Example: A partner repeatedly shows up late or cancels plans for something "more important," without offering a genuine apology.
4. Surface-Level Interactions
Conversations stay light—weather, shows, casual news—but never go deeper. You share space, yet feel completely alone because real feelings and thoughts go unacknowledged. Psychological findings show that meaningful, substantive talks build far more happiness, trust, and connection than shallow ones. Without depth, relationships feel hollow, even when contact is constant.
Example: You meet up often, but talks never touch on your hopes, fears, or dreams; everything stays joking and superficial.
5. Absence in Critical Moments
True support shows up during hard times. When a crisis hits—illness, job loss, or major stress—and the response is distance or disappearance, it reveals the true depth of the relationship. The pain of being left alone in tough moments often lingers much longer than the original problem itself. Research emphasizes how a lack of support in crises leaves lasting emotional marks, sometimes stronger than the traumatic event.
Example: During a serious health issue or career setback, close contacts fade away because supporting you is deemed "inconvenient."
6. Treating You Like a Resource
Some people value you only for what you provide—connections, advice, help, or emotional labor. Once those run low, their contact drops off. This turns relationships into mere transactions. Studies in relational psychology link being used in this transactional way to chronic exhaustion and a severely weakened sense of identity.
Example: An acquaintance calls only for introductions or professional favors, then vanishes entirely until the next need arises.
7. No Genuine Interest or Empathy
When someone shows little curiosity about your life, dreams, or struggles, you become background noise.
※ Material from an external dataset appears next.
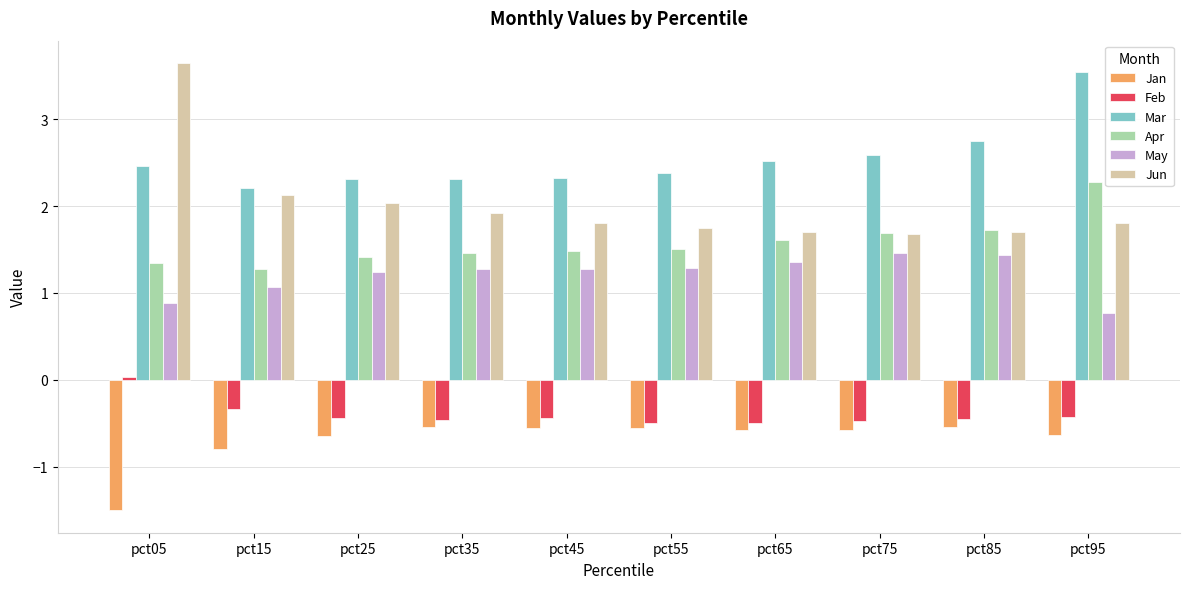

What value does the Feb series have at pct75?

-0.5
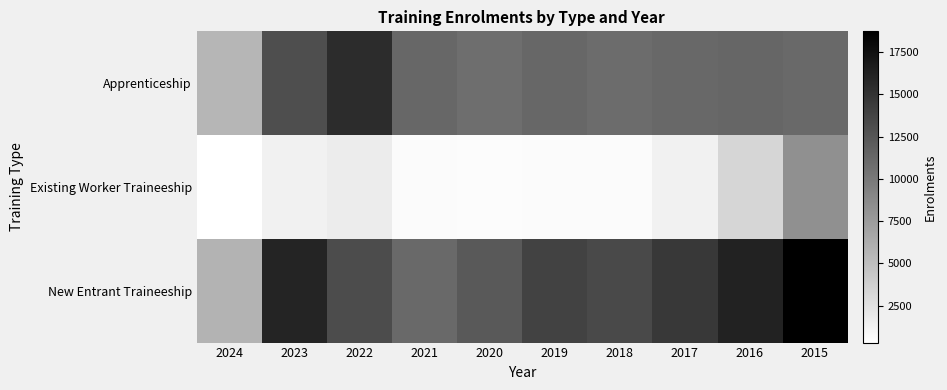

Rank the series at 2019 from lowest to highest value.

Existing Worker Traineeship, Apprenticeship, New Entrant Traineeship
Your stories get quickly redirected back to their interests. Therapists consistently note that a lack of empathy and real engagement marks emotionally distant, potentially harmful bonds.
Example: You share your excitement about a big goal, only to hear a completely unrelated comment about their own life.
Final Thoughts
Real relationships are like strong bridges built from both sides—with mutual respect, support through lows, and true curiosity about each other. If one side carries all the weight, the structure inevitably weakens. Spotting these patterns is not about casting blame; it is about finding clarity. You have a choice: ignore the signals and stay stuck, or face them honestly and start protecting your energy. Often, change begins with recognizing your own role in allowing these dynamics to continue. Reflect on which of these feels familiar. Awareness is powerful—it opens the door to healthier connections where you feel valued simply for being you.
References
- American Psychological Association. (n.d.). Guilt. In APA Dictionary of Psychology. Retrieved from https://dictionary.apa.org/guilt
This entry defines guilt as a sense of having done something wrong, often with a desire to repair it, and discusses its role in relationships, including how manipulation through guilt can harm well-being. - Waldinger, R. J., & Schulz, M. S. (2023). The Good Life: Lessons from the World's Longest Scientific Study of Happiness. Simon & Schuster.
Based on the Harvard Study of Adult Development, this book shows that strong, reciprocal relationships predict health, happiness, and longevity, while poor social connections increase risks like anxiety and reduced self-worth. - Mehl, M. R., Vazire, S., Holleran, S. E., & Clark, C. S. (2010). Eavesdropping on happiness: Well-being is related to having less small talk and more substantive conversations. Psychological Science, 21(4), 539–541.
This study finds that people who engage in more substantive (deep) conversations report higher well-being and life satisfaction compared to those focused on small talk.